I'm interested in your thoughts.

Thanks for alerting me to this, Michael. It's actually quite useful for one of the things I'm working on at the moment. In short I think it's well-written and poorly argued.

Ironic, isn't it, that I have a stronger sense of being part on of a community (or more) on Twitter than with my local newspaper? For my part, Twitter has a lot more relevant content to offer than my local paper;-) Yes, there are worrying aspects to Twitter and what I believe we now are supposed to call H1H5. For one, it reveals the dangers of the lack of context the microblogging site allows so little room for - but I don't buy into the analogies in this editorial.
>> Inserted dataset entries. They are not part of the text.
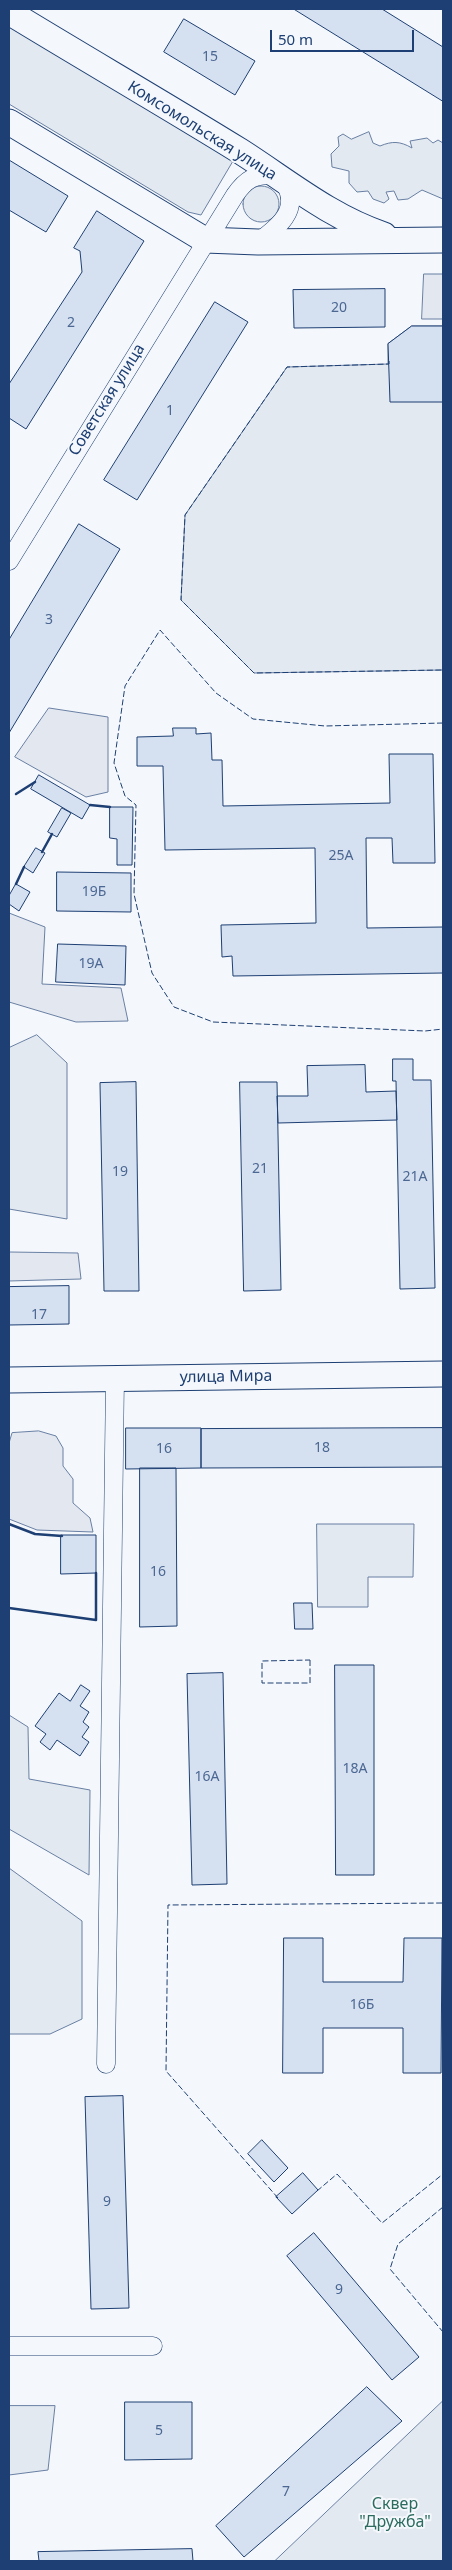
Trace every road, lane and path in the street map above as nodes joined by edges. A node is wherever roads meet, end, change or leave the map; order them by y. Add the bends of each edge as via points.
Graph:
1 (9, 12) edge
2 (9, 122) edge
3 (279, 179) junction
4 (205, 240) junction
5 (443, 240) edge
6 (400, 241) junction
7 (258, 242) junction
8 (9, 561) edge
9 (443, 1374) edge
10 (115, 1378) junction
11 (9, 1380) edge
12 (106, 2064) dead end
13 (9, 2346) edge
14 (153, 2346) dead end

1 - 3 street, Комсомольская улица via 237,150
2 - 4 street, Комсомольская улица
3 - 4 street, Советская улица via 260,174 244,183
3 - 6 street, Комсомольская улица via 356,226
3 - 7 street via 289,191 289,211 277,228
4 - 7 street, Комсомольская улица
4 - 8 street, Советская улица
5 - 6 street, Комсомольская улица
6 - 7 street, Комсомольская улица
9 - 10 street, улица Мира
10 - 11 street, улица Мира
10 - 12 street
13 - 14 street

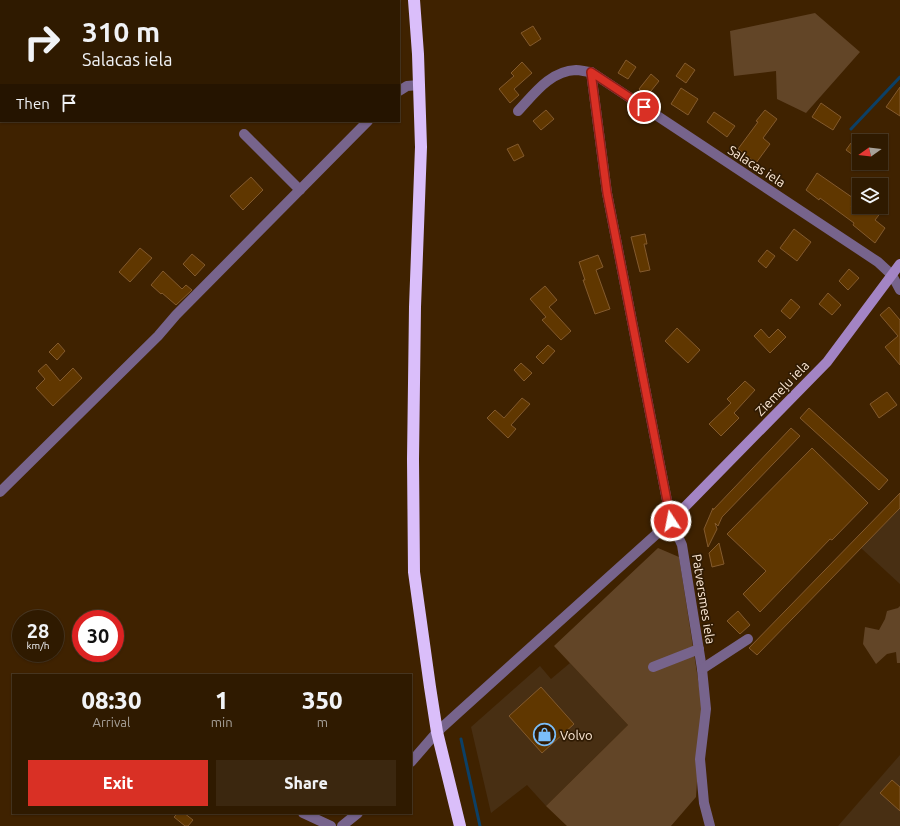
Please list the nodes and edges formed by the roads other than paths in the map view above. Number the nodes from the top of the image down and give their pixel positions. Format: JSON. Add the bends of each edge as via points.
{"nodes":[{"id":1,"x":414,"y":0,"type":"edge"},
{"id":2,"x":591,"y":72,"type":"junction"},
{"id":3,"x":419,"y":84,"type":"junction"},
{"id":4,"x":400,"y":90,"type":"edge"},
{"id":5,"x":518,"y":111,"type":"dead end"},
{"id":6,"x":367,"y":122,"type":"edge"},
{"id":7,"x":244,"y":134,"type":"dead end"},
{"id":8,"x":300,"y":190,"type":"junction"},
{"id":9,"x":900,"y":264,"type":"edge"},
{"id":10,"x":892,"y":275,"type":"junction"},
{"id":11,"x":900,"y":290,"type":"edge"},
{"id":12,"x":0,"y":492,"type":"edge"},
{"id":13,"x":671,"y":521,"type":"junction"},
{"id":14,"x":748,"y":639,"type":"dead end"},
{"id":15,"x":699,"y":649,"type":"junction"},
{"id":16,"x":652,"y":667,"type":"dead end"},
{"id":17,"x":702,"y":669,"type":"junction"},
{"id":18,"x":437,"y":732,"type":"junction"},
{"id":19,"x":412,"y":761,"type":"edge"},
{"id":20,"x":305,"y":814,"type":"edge"},
{"id":21,"x":357,"y":814,"type":"edge"},
{"id":22,"x":332,"y":826,"type":"edge"},
{"id":23,"x":342,"y":826,"type":"edge"},
{"id":24,"x":460,"y":826,"type":"edge"},
{"id":25,"x":710,"y":826,"type":"edge"}],
"edges":[{"from":1,"to":3,"type":"highway"},
{"from":2,"to":5,"type":"street","via":[[576,70],[549,78]]},
{"from":2,"to":10,"type":"street","name":"Salacas iela","via":[[878,262]]},
{"from":2,"to":13,"type":"street","name":"Patversmes iela","via":[[607,193]]},
{"from":3,"to":4,"type":"street"},
{"from":3,"to":18,"type":"highway","via":[[421,147],[415,307],[414,572]]},
{"from":6,"to":8,"type":"street"},
{"from":7,"to":8,"type":"street"},
{"from":8,"to":12,"type":"street","via":[[158,336]]},
{"from":9,"to":10,"type":"street","name":"Ziemeļu iela"},
{"from":10,"to":11,"type":"street","name":"Salacas iela"},
{"from":10,"to":13,"type":"street","name":"Ziemeļu iela","via":[[826,362]]},
{"from":13,"to":15,"type":"street","name":"Patversmes iela","via":[[682,545]]},
{"from":13,"to":18,"type":"street"},
{"from":14,"to":17,"type":"street"},
{"from":15,"to":16,"type":"street"},
{"from":15,"to":17,"type":"street","name":"Patversmes iela"},
{"from":17,"to":25,"type":"street","name":"Patversmes iela","via":[[706,709],[700,759],[704,803]]},
{"from":18,"to":19,"type":"street"},
{"from":18,"to":24,"type":"highway"},
{"from":20,"to":22,"type":"street"},
{"from":21,"to":23,"type":"street"}]}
Twitter is what you make it in many respects, and a recent adhoc survey I've been reading this weekend shows journalists and editors use Twitter in a very different manner to what described here. For us it really has become a useful work tool, and it can also be useful in helping to build that community so key for newspapers.

I do of course agree with the part of the conclusion on how community is key (but not necessarily that people will pay to belong to it, and I think online is better than paper for building it), but, well, guess my head's just too full of other things right now to start dissecting the (lack of) logic here:-)

You've seen the posts critisising the figures on Twitter's retention rate, suggesting it's partly down to Twitter clients? I can understand that many people don't find use for Twitter and don't see the point even after trying it out for a while though. If it's not relevant to your work or interests, if the community you want to talk to is not there, it makes sense - but for me it's invaluable. Will check out Mike Rann.

Well written, but flawed logic seems to sum up The Australian's editorial. Twitter was a strange topic for a national newspaper to address in this form.

The writer undermines his own product by talking about communities and referring to a one-city paper.

What community does a national broadsheet have? Can the academic and political elite be described as a "community"?

Twitter is like a newspaper in the sense that you can take it or leave it depending on how relevant you think it is.

Twitter can afford to have users drop off; newspaper's can't.

On the homlessness side, did you catch Ed Mitchell's not disimilar story? http://news.bbc.co.uk/1/hi/uk/7144467.stm Alochol, debt and pride played their part in making a newsreader homeless. But no web upside.

Anyway, I like the idea that Horvath's an outlier. I can lay hands on people who've helped set up—and now run—a half-way house for the homeless; but they don't have websites or blogs or the skills to instantiate either. A little news dribbles into the papers whenever there's a sponsored sleepout or a protest by the neighbours. But it is quite hard to follow. (And the voice of experience says you can't foist the technology on these people...) So as the technology suffuses through our society, and people skilled in using it retire into these charity roles, then maybe we'll get more of this. And maybe that *will* reinvigorate the community, healing wounds inflicted on society by the industrial revolution (aswell as inflicting a bunch of different ones... ;-)

PS: There really should be a techo-journalism blog calls and "Hacks & Hackers".